The sharp-faced man commented: “Why do you run in circles on this geographic effect?”
He turned back to the blackboard and to his colleague. “Because the world in theory is a series of points, while the world in practice is a very different beast. And I feel that the interface tween the two does not capture certain pecuniary features which makes the rich become even richer while the poor have no place to start.”
“Don’t you think that that is more directed towards policy and persuasions of the leaders to scratch the backs of the owners?”
“I don’t suggest that policy preferences are not responsible for much of what we see, after all as a student I learned a great deal from Portugal and the Folies Bergère.”
“That is what I have often talked that for corruption it is always the Belle Époque in commotion.”
“Yes, but even with the high corruption, I think there is a geographic model that captures something that is not in the textbooks.”
“Even with the bear on the side of favoring the few who stand loyal to economic causes?”

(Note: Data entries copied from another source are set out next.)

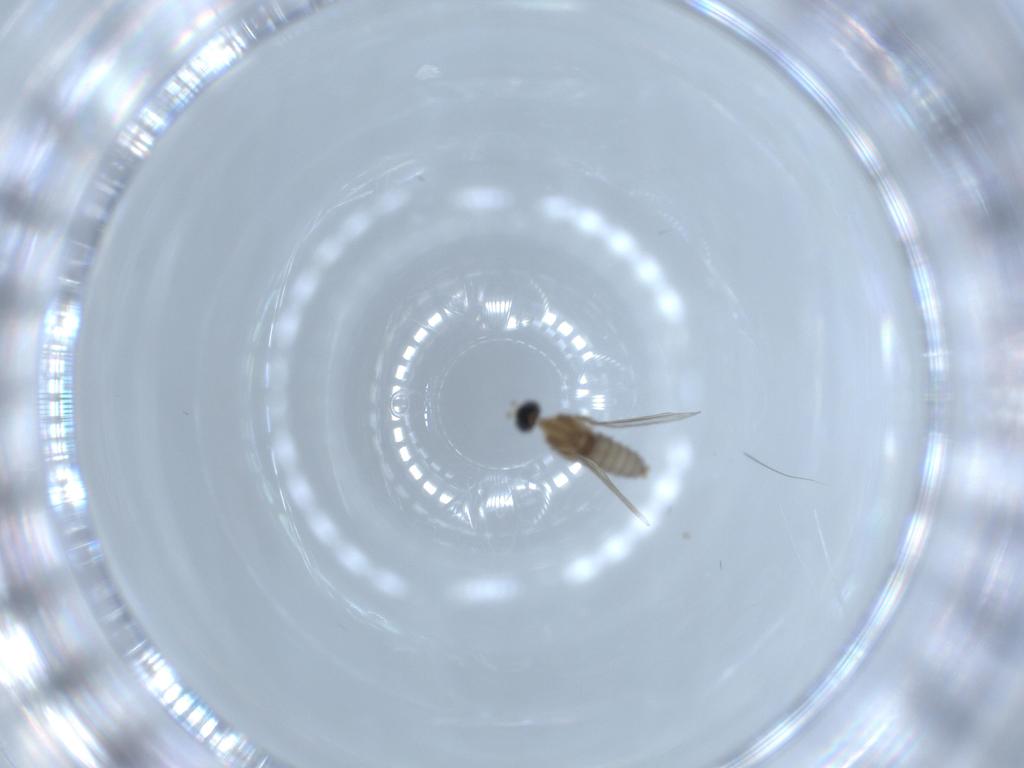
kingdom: Animalia
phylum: Arthropoda
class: Insecta
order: Diptera
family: Cecidomyiidae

The young man turned back and thought: “Even my colleagues do not see that there is a C-note lying on the ground.” But he knew that he could not quite reach it. And he knew that someone would eventually.
-
A staff that holds the left hand plowing in two the dirt while the right hand this up a blackened lantern that shines only a little bit from the candle that is inside. That is what it felt like as he erased bits of graphite with a red eraser. He wedged up at the modern desk with a gray sweater that placed itself between him and the caning on the back of the chair. Neither the sweater, the desk, or the chair had been his choice but he had an idea and so placed down a notebook and pencils and began to scribble out a dimensionless idea on how an economy would divide itself into industrial areas and the far agrarian hinterland which produced so little value and took up so much space.

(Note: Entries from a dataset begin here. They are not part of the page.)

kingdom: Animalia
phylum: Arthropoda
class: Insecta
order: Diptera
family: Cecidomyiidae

Some decade before he had charged up the hill of this quandary, but it eluded him how he would go from a simple model with peasants and workers to something which was more universal. That would be the start of a new birth of freedom.
And then he thought: the key to any field is to begin at the beginning, but no more so. The first thing, he realized almost from the beginning, was that the workers could move but the agrarian laborers were fixed in a cycle which never repeated. Space was the key and that was absent from almost all of the theoretical knowledge which they imparted to their students and which he realized they were imparting to themselves with every lecture.
And so he could draw a small area for the industry, to utilize the space efficiently and another for the agrarian produce which needed space to grow. Economic efficiency was about using people and machines, while agrarian efficiency was about using plants and harvesters. And then he drew and then wrote down the first equation which was the difference between workers and peasants.
He realized that he was a worker because he had journeyed over the earth to find problems that mesmerized his mind. One that held such promise was that the world was a sphere, and the people in it moved to the sound of a historic vein.
It was only then that he leaned back and saw the cold equations in a different light. Not the death of knowledge but the rebirth of exploration.